Because if you don't do that you have a very high likelihood of failure. You have to say to yourself, 'What is the worst that could possibly happen?' And then, 'Can I live with what is the worst that could possibly happen?'
I've got buddies of mine I graduated from law school with, and they went on to investment banking. And the worst thing that could have ever happened to them is any scintilla of failure. Any scintilla of failure. And so therefore, they're not going to take any risk, and they're going to stay in this little bubble of what I would call the establishment complacency.
And I've got friends of mine that are like, okay, I'm going to try this thing. They failed two or three times in different businesses and now they're very successful. And so you have to ask yourself, self-diagnostically, what is the worst thing that could possibly happen, and can I live with the worst thing that could possibly happen?
I'm comfortable walking into the cocktail party and saying, 'Yes, I am a middle-aged has-been. I happen to suck as an entrepreneur.' I'm also comfortable walking into the party saying that, 'You know what, I tried my hardest and for me it was the journey that was way more important to me than the destination or the status related to whatever the positive outcome is.'
You've got to have a thick skin and you have to steel yourself for whatever's going to be out there that could be potentially against you. And so, for me, those are two big lessons I share with people.
Drop the elitism, try to get out into the public and understand what is going on in society—that will make you a better person and more prepared. And number two, if people are railing against you or saying nasty things, what other people think of you is none of your business. Who cares? Just go out and live your life and do what you think makes sense for yourself.

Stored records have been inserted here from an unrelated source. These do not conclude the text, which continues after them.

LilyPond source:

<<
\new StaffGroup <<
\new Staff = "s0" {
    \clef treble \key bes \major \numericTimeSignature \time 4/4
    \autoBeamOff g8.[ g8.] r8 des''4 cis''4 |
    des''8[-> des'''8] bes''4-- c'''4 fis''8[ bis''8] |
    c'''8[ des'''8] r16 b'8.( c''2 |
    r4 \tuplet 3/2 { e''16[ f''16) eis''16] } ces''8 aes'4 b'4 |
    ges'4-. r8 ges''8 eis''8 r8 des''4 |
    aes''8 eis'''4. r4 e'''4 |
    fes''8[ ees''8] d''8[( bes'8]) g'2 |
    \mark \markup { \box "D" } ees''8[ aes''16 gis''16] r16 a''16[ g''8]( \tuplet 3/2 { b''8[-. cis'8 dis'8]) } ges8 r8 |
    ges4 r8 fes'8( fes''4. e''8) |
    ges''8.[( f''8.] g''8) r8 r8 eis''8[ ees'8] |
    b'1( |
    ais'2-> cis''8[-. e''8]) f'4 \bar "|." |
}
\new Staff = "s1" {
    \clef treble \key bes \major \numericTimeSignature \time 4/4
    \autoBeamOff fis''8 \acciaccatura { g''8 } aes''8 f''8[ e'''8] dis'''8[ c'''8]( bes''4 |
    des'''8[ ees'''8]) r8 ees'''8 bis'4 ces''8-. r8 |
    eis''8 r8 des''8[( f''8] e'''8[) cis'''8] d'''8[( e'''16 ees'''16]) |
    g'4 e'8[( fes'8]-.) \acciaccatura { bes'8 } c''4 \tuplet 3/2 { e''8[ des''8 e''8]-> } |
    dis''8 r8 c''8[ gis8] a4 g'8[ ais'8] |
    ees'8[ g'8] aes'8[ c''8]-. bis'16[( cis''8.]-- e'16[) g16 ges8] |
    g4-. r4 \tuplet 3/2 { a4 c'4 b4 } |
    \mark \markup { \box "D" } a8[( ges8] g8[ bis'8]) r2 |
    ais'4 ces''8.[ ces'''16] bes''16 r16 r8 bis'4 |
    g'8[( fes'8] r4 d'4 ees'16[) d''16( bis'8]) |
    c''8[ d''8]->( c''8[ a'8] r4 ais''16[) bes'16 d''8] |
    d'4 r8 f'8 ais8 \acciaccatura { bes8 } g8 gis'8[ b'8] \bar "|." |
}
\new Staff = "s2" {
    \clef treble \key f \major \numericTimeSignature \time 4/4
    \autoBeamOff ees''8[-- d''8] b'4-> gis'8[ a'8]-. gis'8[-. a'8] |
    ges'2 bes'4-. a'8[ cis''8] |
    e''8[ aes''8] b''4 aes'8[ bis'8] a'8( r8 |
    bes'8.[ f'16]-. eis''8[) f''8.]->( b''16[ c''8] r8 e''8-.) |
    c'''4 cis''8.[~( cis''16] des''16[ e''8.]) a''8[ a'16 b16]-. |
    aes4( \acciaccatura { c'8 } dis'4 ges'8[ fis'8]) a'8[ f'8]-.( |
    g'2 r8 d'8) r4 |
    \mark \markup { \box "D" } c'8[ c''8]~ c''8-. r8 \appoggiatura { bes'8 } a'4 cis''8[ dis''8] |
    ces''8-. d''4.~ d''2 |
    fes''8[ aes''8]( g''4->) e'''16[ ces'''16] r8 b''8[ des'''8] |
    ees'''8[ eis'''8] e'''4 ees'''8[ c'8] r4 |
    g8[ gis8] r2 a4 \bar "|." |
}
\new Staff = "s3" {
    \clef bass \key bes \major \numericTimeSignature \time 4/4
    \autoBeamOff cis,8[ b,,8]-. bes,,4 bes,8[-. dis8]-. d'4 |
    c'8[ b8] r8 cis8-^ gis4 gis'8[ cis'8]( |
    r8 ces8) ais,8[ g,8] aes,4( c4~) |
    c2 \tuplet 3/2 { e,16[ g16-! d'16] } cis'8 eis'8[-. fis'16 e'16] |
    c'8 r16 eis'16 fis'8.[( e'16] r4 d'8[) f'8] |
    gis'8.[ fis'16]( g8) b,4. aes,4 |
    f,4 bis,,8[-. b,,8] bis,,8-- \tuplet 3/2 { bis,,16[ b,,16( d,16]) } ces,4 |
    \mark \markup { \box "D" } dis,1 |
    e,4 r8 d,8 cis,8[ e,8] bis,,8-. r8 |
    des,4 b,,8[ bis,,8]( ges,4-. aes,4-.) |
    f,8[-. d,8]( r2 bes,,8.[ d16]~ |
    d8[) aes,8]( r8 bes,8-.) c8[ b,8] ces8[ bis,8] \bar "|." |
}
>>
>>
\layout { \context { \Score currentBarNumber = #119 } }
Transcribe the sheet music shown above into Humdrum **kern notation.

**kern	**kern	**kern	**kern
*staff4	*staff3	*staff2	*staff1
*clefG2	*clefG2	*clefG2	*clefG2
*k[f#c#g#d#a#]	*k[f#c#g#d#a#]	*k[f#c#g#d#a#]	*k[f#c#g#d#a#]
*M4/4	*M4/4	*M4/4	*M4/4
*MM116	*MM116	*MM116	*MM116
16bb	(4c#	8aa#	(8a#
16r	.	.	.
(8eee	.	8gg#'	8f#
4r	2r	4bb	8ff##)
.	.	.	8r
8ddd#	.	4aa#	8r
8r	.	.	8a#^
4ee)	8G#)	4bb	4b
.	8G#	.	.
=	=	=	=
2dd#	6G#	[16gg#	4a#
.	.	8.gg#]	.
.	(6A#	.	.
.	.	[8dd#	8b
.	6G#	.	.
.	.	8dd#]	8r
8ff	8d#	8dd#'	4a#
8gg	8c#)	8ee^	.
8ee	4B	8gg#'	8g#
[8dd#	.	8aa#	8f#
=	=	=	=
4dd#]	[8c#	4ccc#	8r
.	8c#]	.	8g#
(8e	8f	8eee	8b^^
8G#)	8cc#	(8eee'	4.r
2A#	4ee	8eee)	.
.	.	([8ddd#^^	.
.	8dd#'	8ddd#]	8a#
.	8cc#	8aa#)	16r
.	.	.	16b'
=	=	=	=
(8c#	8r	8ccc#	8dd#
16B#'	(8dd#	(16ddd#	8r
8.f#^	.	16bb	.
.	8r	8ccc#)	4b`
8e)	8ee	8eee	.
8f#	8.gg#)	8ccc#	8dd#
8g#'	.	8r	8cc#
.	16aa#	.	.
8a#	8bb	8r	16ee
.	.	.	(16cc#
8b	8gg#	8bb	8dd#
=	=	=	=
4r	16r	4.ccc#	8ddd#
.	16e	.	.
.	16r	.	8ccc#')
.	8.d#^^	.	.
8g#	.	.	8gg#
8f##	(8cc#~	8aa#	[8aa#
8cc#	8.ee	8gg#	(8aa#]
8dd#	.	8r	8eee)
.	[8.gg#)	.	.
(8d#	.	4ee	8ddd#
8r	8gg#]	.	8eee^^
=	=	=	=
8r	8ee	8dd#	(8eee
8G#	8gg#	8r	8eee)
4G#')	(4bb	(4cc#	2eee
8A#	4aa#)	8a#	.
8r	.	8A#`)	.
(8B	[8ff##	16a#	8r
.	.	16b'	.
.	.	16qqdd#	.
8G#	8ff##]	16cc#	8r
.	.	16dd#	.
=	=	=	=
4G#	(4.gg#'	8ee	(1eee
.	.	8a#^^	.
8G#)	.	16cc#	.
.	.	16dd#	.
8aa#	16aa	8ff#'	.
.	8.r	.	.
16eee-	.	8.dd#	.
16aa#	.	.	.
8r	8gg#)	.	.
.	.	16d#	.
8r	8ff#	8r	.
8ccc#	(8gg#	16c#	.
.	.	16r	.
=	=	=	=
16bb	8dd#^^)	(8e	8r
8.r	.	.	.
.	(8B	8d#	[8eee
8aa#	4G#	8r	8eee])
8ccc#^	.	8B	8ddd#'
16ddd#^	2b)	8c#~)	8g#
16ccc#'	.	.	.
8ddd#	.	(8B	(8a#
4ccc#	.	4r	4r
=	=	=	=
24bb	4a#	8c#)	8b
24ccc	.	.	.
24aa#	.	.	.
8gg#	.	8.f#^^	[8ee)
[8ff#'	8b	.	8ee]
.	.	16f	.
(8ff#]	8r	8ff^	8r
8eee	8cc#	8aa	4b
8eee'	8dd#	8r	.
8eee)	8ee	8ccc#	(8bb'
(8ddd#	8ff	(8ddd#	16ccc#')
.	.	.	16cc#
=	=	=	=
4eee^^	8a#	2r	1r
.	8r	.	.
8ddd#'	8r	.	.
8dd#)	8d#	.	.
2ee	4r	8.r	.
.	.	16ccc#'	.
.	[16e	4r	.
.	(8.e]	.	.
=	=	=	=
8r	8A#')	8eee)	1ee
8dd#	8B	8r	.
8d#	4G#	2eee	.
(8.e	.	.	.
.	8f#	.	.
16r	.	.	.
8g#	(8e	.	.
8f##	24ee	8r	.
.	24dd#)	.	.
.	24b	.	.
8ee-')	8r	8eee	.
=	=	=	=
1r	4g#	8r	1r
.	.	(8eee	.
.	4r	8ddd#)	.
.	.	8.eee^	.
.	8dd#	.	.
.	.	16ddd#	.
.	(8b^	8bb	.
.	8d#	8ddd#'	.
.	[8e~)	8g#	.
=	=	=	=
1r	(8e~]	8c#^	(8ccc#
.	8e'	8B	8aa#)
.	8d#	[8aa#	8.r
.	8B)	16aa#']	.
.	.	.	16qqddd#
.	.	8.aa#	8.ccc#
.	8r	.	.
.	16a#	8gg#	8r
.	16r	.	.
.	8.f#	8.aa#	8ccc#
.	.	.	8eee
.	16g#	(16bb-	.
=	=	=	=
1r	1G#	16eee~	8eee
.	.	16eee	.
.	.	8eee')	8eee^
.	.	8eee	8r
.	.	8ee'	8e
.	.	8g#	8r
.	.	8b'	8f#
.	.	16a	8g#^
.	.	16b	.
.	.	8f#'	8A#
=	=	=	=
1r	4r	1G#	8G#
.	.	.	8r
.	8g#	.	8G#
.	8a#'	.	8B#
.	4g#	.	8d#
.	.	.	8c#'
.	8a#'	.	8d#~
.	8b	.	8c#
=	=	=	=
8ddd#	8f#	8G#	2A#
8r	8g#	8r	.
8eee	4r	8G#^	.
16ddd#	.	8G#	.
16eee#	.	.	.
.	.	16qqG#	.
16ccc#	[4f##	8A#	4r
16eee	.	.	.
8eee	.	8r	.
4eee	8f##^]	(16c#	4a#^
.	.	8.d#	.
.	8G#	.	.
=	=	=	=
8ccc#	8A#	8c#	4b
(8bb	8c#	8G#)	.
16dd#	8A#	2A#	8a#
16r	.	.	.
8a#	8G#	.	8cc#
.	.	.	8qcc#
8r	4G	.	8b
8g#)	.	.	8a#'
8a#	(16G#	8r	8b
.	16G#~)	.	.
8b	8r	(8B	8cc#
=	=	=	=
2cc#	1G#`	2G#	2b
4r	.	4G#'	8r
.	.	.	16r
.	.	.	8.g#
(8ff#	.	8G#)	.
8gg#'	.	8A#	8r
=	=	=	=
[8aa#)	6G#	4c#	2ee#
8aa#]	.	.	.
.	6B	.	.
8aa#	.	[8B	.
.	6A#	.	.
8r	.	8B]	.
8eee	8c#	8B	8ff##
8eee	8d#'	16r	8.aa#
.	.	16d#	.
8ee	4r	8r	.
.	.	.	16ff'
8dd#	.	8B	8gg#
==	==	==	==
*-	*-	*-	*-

The world has completely changed with Big Think and all these other social media websites and Facebook and Twitter. You better get out there and define yourself before other people define you. So you've got to accept yourself. You've got to recognize that—be self-aware.
Okay, you're really not that important. Let me give you the news flash. And the universe doesn't care if you're successful or not. And so you shouldn't either. You should just follow your journey, but if you're an entrepreneur you've got to be bold and you've got to think very, very big. Otherwise, what are you doing it for?
Have you ever been to a Donald Trump rally?
MALE: Only the Trump campaign understands how popular Donald Trump is and what his path to reelection might be.
ANTHONY SCARAMUCCI: Have you ever been to a Bernie Sanders rally?
CROWD: Singing.
ANTHONY SCARAMUCCI: Let me tell you something. We can sit in a salon like this and we can self-talk to each other and we can insulate ourselves with what we think are the right ideas or the best ideas, but the average person is hurting out there. And so they're looking for something more disruptive or something more change-oriented.
So if you are a media personality or you're a CEO, and people are telling you you have to be more of a media personality, you better be authentic.